By LOHENGR1N On 2015.08.26 00:41
Violet, I hate to sound like a broken record about cognitive decline verses delerium from meds. Do you notice him decline more after doses of medication? Does his confusion come and go during the day? Is there any pattern to this. Look up each of his meds not only for side-effects but also the duration and peaking of medication. By this I mean some extended release will build or take a couple hours to reach maximum levels, peak for an hour or two then decline levels over the next few hours. Does this correspond with when he is most confused? I know it is a lot of stuff to look up and keep track of for a couple weeks but it just maybe something that can be adjusted and help him be less confused and able to function better. Good luck, take care and hang in there

By VioletV On 2015.08.26 11:30
Al, good suggestions. I'll start to track timing, relationship to sleep, meds etc. He only takes Sinemet, still exercises regularly, is sleeping better than in quite a while.

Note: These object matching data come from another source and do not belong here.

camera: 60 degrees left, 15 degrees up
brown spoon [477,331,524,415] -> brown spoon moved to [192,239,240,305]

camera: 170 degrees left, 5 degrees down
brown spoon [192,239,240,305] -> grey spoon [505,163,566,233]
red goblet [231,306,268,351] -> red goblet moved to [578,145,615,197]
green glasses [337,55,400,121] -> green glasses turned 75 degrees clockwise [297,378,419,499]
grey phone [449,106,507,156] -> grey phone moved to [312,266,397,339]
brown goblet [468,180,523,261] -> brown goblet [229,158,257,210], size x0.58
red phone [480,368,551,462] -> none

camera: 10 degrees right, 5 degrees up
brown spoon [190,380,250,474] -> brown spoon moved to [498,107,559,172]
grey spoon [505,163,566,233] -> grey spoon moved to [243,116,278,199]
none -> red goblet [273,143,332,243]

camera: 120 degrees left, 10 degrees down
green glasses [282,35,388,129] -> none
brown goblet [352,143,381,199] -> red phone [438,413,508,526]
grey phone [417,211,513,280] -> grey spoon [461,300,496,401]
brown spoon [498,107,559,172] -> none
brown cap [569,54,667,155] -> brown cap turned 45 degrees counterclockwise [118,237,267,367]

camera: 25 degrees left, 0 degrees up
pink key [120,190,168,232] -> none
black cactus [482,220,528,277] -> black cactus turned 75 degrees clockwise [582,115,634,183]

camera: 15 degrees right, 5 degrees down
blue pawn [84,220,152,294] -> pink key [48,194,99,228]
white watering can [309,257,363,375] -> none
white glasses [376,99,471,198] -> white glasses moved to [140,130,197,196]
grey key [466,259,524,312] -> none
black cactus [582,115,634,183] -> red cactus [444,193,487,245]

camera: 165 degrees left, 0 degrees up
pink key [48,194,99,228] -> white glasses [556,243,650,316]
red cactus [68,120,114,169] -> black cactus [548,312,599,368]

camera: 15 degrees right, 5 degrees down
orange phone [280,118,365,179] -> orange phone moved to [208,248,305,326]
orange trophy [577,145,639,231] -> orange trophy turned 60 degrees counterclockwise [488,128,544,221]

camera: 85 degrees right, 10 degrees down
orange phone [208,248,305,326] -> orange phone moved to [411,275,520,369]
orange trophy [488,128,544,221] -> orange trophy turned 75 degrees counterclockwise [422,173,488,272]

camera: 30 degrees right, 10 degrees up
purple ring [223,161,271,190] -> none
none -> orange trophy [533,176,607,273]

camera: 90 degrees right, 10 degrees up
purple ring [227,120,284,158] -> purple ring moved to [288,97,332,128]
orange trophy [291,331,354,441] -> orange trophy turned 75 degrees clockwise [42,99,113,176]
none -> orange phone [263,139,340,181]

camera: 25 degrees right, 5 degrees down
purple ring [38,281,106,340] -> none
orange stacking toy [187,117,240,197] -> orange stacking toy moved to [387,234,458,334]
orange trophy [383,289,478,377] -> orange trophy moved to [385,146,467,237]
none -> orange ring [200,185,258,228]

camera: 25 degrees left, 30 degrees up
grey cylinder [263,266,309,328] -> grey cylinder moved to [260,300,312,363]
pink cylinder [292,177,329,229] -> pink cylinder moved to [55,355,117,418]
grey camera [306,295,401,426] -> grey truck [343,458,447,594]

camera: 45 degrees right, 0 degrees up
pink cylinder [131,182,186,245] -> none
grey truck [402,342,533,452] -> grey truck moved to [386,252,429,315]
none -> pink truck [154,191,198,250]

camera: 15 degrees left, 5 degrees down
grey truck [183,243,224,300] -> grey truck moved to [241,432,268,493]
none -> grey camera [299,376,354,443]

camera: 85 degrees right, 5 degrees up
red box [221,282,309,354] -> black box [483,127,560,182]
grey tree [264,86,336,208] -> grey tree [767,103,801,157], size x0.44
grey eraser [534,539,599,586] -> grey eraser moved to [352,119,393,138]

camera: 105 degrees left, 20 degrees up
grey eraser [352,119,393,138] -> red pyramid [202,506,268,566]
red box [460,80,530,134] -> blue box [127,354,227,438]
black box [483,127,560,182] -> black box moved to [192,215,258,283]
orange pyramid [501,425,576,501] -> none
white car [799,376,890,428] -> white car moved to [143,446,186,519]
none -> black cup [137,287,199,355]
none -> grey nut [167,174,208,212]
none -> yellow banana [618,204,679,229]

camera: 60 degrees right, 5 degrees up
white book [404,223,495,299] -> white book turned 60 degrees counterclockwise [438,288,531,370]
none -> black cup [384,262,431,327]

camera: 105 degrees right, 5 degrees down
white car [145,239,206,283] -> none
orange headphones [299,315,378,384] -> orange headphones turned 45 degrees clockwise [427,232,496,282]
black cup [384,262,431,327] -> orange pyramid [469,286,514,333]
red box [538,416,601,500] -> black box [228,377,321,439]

Not broken record, (and do kids these days even understand what that means?). Just helpful.

We're vacationing (in your neck of the woods?) in the Berkshires, seeing VanGogh paintings in real life -- a treat. Back to the PWP stuff and life at home on Friday.


By LOHENGR1N On 2015.08.26 11:57
Yes, I'm in Adams, where are you viewing the Van Gogh's? Williamstown?

By VioletV On 2015.08.26 22:10
We saw the Van Gogh AND the Whistler's Mother at the Clarke in Williamstown.

The Van Gogh images and style are so familiar (as is the Whistler) but seeing them in real life is a totally new experience. Who knew that Study in Black and Grey (the real name of Whistler's Mother) was such a big canvas?

By michele On 2015.08.26 22:52
I am no expert on this. But my father, who recently turned 85, has dementia. And as we research it we are finding out that there are many different kinds. With my Dad there were actually signs of this before his PD diagnosis. But they were so vague and scattered that only now with research and hindsight do we recognize this. Anyway I won't drag out his issues I just want to say that if it is dementia and not infection or medications then you need a diagnosis. Although like PD it is degenerative there are ways to slow the progression down and things you can do to help the person. I suggest talking with him and his doctors and have a game plan. Knowledge going forward will help. Just my opinion not sure it's correct. Wishing you the best!